Almanya’daki temasların diğer önemli gündem maddesi, Türkiye-AB ilişkileri olacak. AB'nin 8 Kasım’da açıkladığı genişleme raporu, Türkiye’nin birliğe üyelikten giderek daha da uzaklaştığını kayda geçirmişti. Ukrayna, Moldova ve Bosna-Hersek ile katılım müzakerelerine başlama kararını almaya hazırlanan AB, Türkiye ile ilişkilerin nasıl olacağı konusunda da çalışma yürütüyor. Erdoğan-Scholz görüşmesi, AB'nin yürütme organı Avrupa Komisyonu’nun bu konuda hazırlayacağı raporu açıklamasından önce gerçekleşmesi açısından önemli.
Erdoğan’ın Alman makamlarına Türkiye ile AB arasındaki üst düzey temasların yeniden başlatılması, vize serbestisi ve gümrük birliğinin güncellenmesi yönündeki taleplerini aktarması öngörülüyor. AB’nin eğer uzlaşma sağlanması durumunda vize serbestisi yerine vize kolaylığı yolunda adım atması beklentiler arasında.
Almanya açısından ise Türkiye’de son yıllarda insan hakları ve demokratik değerlerde görülen gerileme, Kıbrıs sorununda çözüm yönünde bir ilerleme olmaması gibi nedenler katılım müzakerelerinin fiilen sonlanmasının ana nedenleri. Türkiye’nin Avrupa İnsan Hakları Mahkemesi (AİHM) kararlarına uymaması, iş insanı Osman Kavala ve eski Halkların Demokratik Partisi (HDP) Eş Genel Başkanı Selahattin Demirtaş’ın serbest bırakılmaması gibi konularda Avrupa içinde en çok Almanya tarafından takip edilen konular arasında görülüyor.

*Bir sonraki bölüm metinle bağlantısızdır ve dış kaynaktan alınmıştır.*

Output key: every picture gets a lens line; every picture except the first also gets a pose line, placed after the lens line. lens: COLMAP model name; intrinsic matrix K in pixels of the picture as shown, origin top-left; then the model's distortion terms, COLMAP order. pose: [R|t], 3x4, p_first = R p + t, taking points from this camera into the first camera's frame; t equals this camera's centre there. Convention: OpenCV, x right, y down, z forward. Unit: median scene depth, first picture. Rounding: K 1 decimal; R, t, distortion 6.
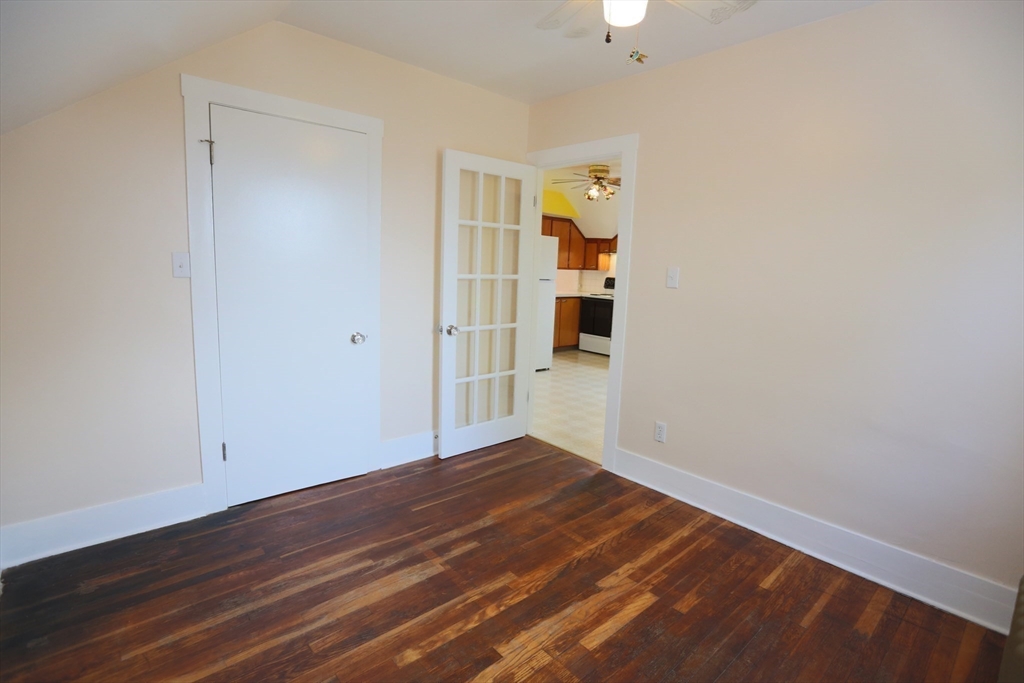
lens RADIAL K [[488.8, 0, 508.1], [0, 488.8, 344.0], [0, 0, 1]] dist [-0.030305, 0.003490]
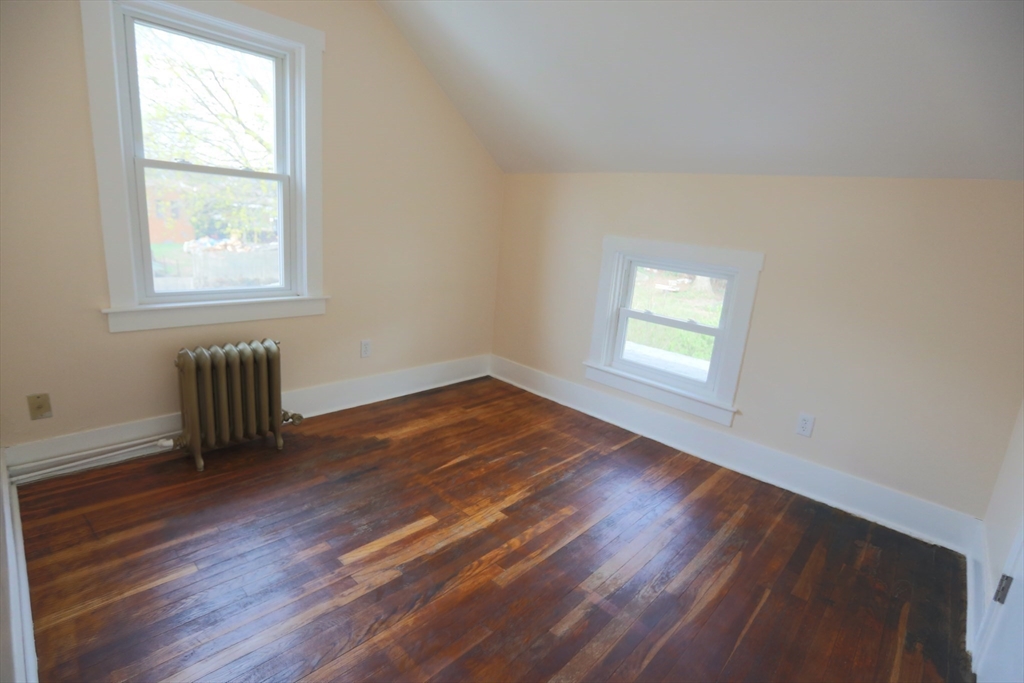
lens RADIAL K [[488.8, 0, 508.0], [0, 488.8, 342.4], [0, 0, 1]] dist [-0.030305, 0.003490]
pose [[-0.988434, -0.095655, -0.117678, 0.146644], [-0.133931, 0.914611, 0.381510, -0.252499], [0.071137, 0.392858, -0.916844, 1.780751]]
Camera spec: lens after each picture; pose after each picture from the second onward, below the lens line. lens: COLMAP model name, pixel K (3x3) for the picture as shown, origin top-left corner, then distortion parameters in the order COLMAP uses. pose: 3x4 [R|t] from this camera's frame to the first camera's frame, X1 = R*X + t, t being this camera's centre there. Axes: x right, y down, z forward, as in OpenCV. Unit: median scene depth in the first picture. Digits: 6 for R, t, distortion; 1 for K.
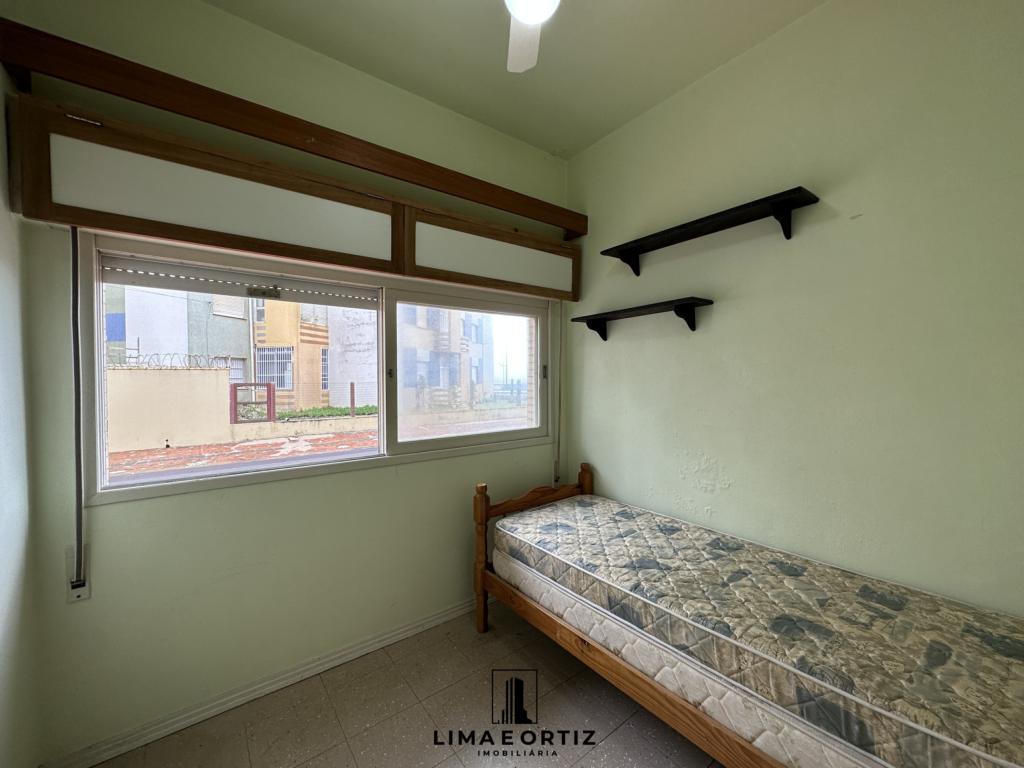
lens RADIAL K [[408.7, 0, 512.2], [0, 408.7, 385.4], [0, 0, 1]] dist [-0.001127, 0.000728]
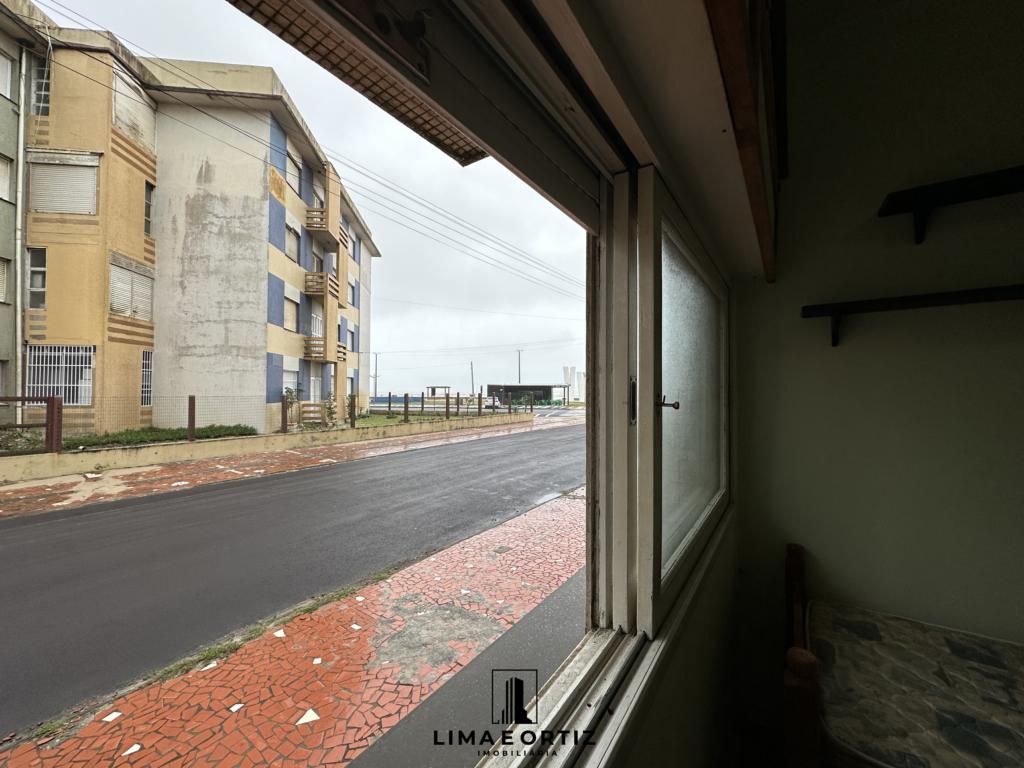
lens RADIAL K [[408.7, 0, 512.4], [0, 408.7, 383.8], [0, 0, 1]] dist [-0.001127, 0.000728]
pose [[0.948319, 0.013834, 0.317017, -0.064112], [-0.002711, 0.999366, -0.035500, -0.004525], [-0.317307, 0.032806, 0.947755, 0.081946]]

Almanya göç konusuna ağırlık veriyor
Almanya açısından önemli olan konuların başında ise Türkiye ile AB arasında 2016’dan bu yana sürdürülen yasa dışı göç konusundaki işbirliğinin devamı geliyor. Mevcut anlaşmanın devam ettirilmesinden yana olan Almanya, Ankara ile yapılacak müzakereler sonucunda anlaşma içeriğinin yenilenmesini de istiyor.
Scholz, hafta başında yaptığı açıklamada, “Türkiye çok fazla sayıda mülteciyi kendi ülkesine kabul etti ve biz de bunun böyle kalabilmesi için onlara destek oluyoruz. Elbette bu sayede Avrupa ülkelerine göç olmaması umuduyla...” dedi. .
7 yıl önce Almanya’nın girişimiyle yapılan anlaşma, Suriye’den gelen düzensiz göçmenlerin Türkiye’de kalmaları karşılığında AB’nin mali destek sağlamasını öngörüyor.
Türkiye'den iltica edenlerin sayısı artıyor
Almanya’da ikili ilişkiler açısından gündeme gelmesi beklenen konular arasında Türk vatandaşlarının yaşadıkları vize sorununun da olması bekleniyor. Türkiye, vize başvurularında ret oranlarının artması ve yaşanılan güçlüklerin siyasi olduğu düşüncesiyle başta Almanya olmak üzere önde gelen AB ülkeleriyle temasta.
Almanya’nın Türkiye Büyükelçisi Jürgen Schulz, Gaziantep’te 15 Kasım’da düzenlenen Türkiye-Almanya İş ve Yatırım Forumu sırasında Türk basınının sorularını yanıtlarken, vizelerle ilgili durumun siyasi değil teknik olduğunu, başvuru sayısındaki artışa yanıt veremediklerini söyledi. Büyükelçi, vize başvurularının detaylı bir incelemeden geçmek durumunda olduğunu çünkü Türkiye’den Almanya’ya iltica başvurularında artış olduğunu kaydetti.
Schulz, “Ekim ayından itibaren Türkiye iltica başvurularında ilk sıraya çıktı. Öncesinde Suriye ve Afganistan başvurularının ardından Türkiye gelirdi. Şimdi Türkiye ilk sırada. Bu bizim için yeni bir şey” dedi.
Türkiye ve Almanya, ekonomik işbirliğini daha da geliştirmeyi ve ticaret hacmini 50 milyar Euro'ya çıkarmayı da hedefliyor.